Sejarah mobil listrik yang dikembangkan Nissan dimulai sekitar tahun 1947, dua tahun usai Perang Dunia II. Jepang yang mengalami kelangkaan minyak bumi, barang kebutuhan dan makanan sehari-hari, malah justru surplus di stok persediaan tenaga listrik. Pasalnya, seperti dilansir drivenhype, peralatan listrik rumah tangga dan penggunaan massal listrik saat itu masih minim dan cadangan tenaga listrik cukup berlebih.

Melihat sumber energi listrik bakal mubazir tak terpakai, lantas hal ini menggerakkan para teknisi otomotif saat itu memanfaatkan situasi tersebut dengan menyalurkan kreativitas dan membuat kendaraan listrik pertama dari Nissan.

Proyek ini berupa sebuah prototipe kendaraan listrik 2-seater dengan kapasitas maksimum 500kg. Prototipe ini dipasang mesin berdaya 4,5 hp dan desain bodi unik. Model ini oleh pihak Nissan dinamakan ‘TAMA’. Nama tersebut dipilih berdasarkan nama lokasi pabrik tersebut berada.

Adalah perusahaan berlabel Tokyo Electro Automobile Co. yang awal membuat versi perdana Tama. Dalam perkembangannya, perusahaan ini kemudian berganti nama menjadi Prince Motor Ltd, yang akhirnya bergabung dengan Nissan. Tama memiliki kode model E4S-47 I, di mana kode E untuk ‘electric’, 4S bermakna sedan 4 penumpang, dan 47 merupakan tahun produksinya.

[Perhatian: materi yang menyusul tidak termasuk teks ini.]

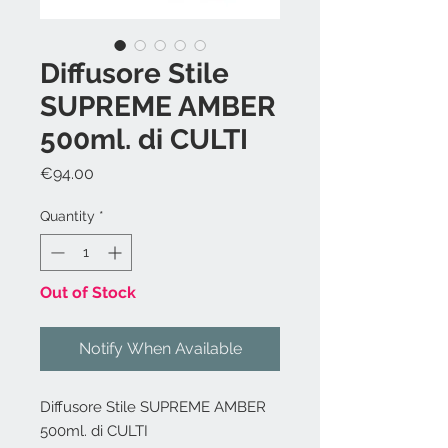
Diffusore Stile
SUPREME AMBER
500ml. di CULTI
Price
€94.00
Quantity
*
Out of Stock
Notify When Available
Diffusore Stile SUPREME AMBER
500ml. di CULTI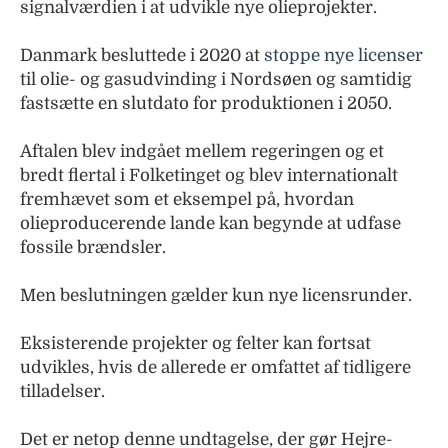
signalværdien i at udvikle nye olieprojekter.
Danmark besluttede i 2020 at
stoppe nye licenser
til olie- og gasudvinding i Nordsøen og samtidig
fastsætte en slutdato for produktionen i 2050.
Aftalen blev indgået mellem regeringen og et
bredt flertal i Folketinget og blev internationalt
fremhævet som et eksempel på, hvordan
olieproducerende lande kan begynde at udfase
fossile brændsler.
Men beslutningen gælder kun nye licensrunder.
Eksisterende projekter og felter kan fortsat
udvikles, hvis de allerede er omfattet af tidligere
tilladelser.
Det er netop denne undtagelse, der gør Hejre-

Untuk sebuah kendaraan listrik di jamannya, kehadiran Nissan Tama menyodorkan inovasi kreatif dari ide yang ditawarkan. Salah satu contohnya, ruang penyimpanan baterai yang diposisikan di bagian bawah dek kabin Tama. Kompartemen baterai ini mempermudah akses keluar-masuk baterai dan saat proses pengecasan.

Selama uji coba mobil listrik pertama yang diadakan Menteri Perdagangan dan Industri Jepang pada Maret 1948, Tama sukses menempati posisi teratas untuk performanya tersebut. Hasil uji coba menunjukkan, Tama mampu meraih kecepatan 35 kpj dengan jarak tempuh terjauh sampai 96,3 km.

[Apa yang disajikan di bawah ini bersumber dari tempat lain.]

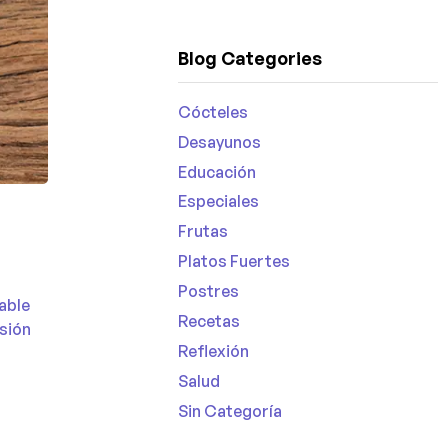
Blog Categories
Cócteles
Desayunos
Educación
Especiales
Frutas
Platos Fuertes
Postres
able
Recetas
asión
Reflexión
Salud
Sin Categoría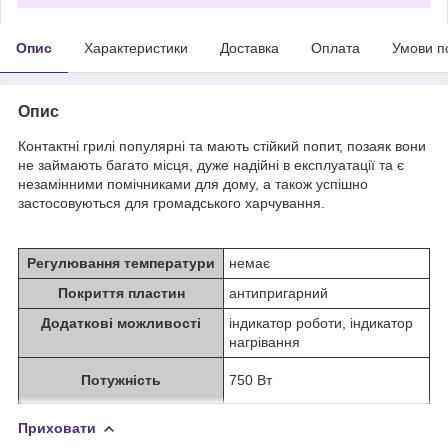
Опис
Характеристики
Доставка
Оплата
Умови п
Опис
Контактні грилі популярні та мають стійкий попит, позаяк вони
не займають багато місця, дуже надійні в експлуатації та є
незамінними помічниками для дому, а також успішно
застосовуються для громадського харчування.
Регулювання температури
немає
Покриття пластин
антипригарний
Додаткові можливості
індикатор роботи, індикатор
нагрівання
Потужність
750 Вт
Приховати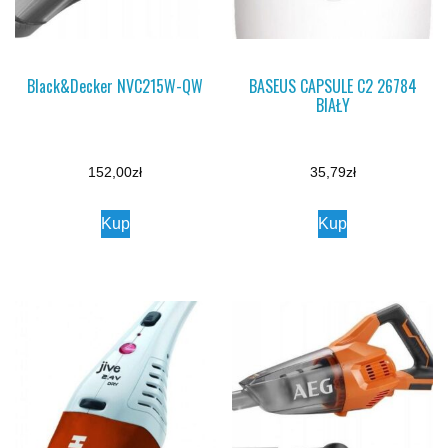
Black&Decker NVC215W-QW
BASEUS CAPSULE C2 26784
BIAŁY
152,00
zł
35,79
zł
Kup
Kup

Tama menggunakan baterai berspesifikasi Lead Acid 40V berkapasitas 162 Ah untuk menggerakkan motor listrik 36 Volt. Motor listrik ini mampu menyemburkan daya hingga 4,5 dk. Menurut klaim Nissan saat itu, dengan sekali pengisian baterai hingga penuh, Tama diklaim mampu menempuh jarak hingga 65 km.

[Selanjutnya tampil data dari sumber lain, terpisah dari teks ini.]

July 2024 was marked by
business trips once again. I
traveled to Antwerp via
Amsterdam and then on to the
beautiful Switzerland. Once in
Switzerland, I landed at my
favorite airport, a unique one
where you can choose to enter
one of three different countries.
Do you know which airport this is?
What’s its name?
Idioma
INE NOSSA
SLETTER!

Selain diproduksi untuk kendaraan penumpang, Tama juga dibikin versi pickup-nya bermesin bensin. Pada foto di artikel ini, merupakan Tama hasil restorasi yang dikembalikan ke orisinal saat awal muncul. Karena efisiensi tinggi yang dihasilkannya, Nissan Tama ini juga pernah dijadikan unit taksi sekitar tahun 1951.

Sekarang, unit restorasi ini bisa ditemui di deretan mobil koleksi Nissan Heritage Collection di Jepang. Nissan Tama merupakan ‘ruh’nya atas kehadiran model Nissan Leaf yang menjadi ikon keberhasilan Nissan di dunia kendaraan elektrifikasi. Para teknisi membuktikan semangat mereka menghadapi tantangan dengan penuh keberanian untuk membangun kendaraan baru dengan menggunakan sumber daya terbatas, merangkum DNA Nissan yang penuh berani dan disruptif.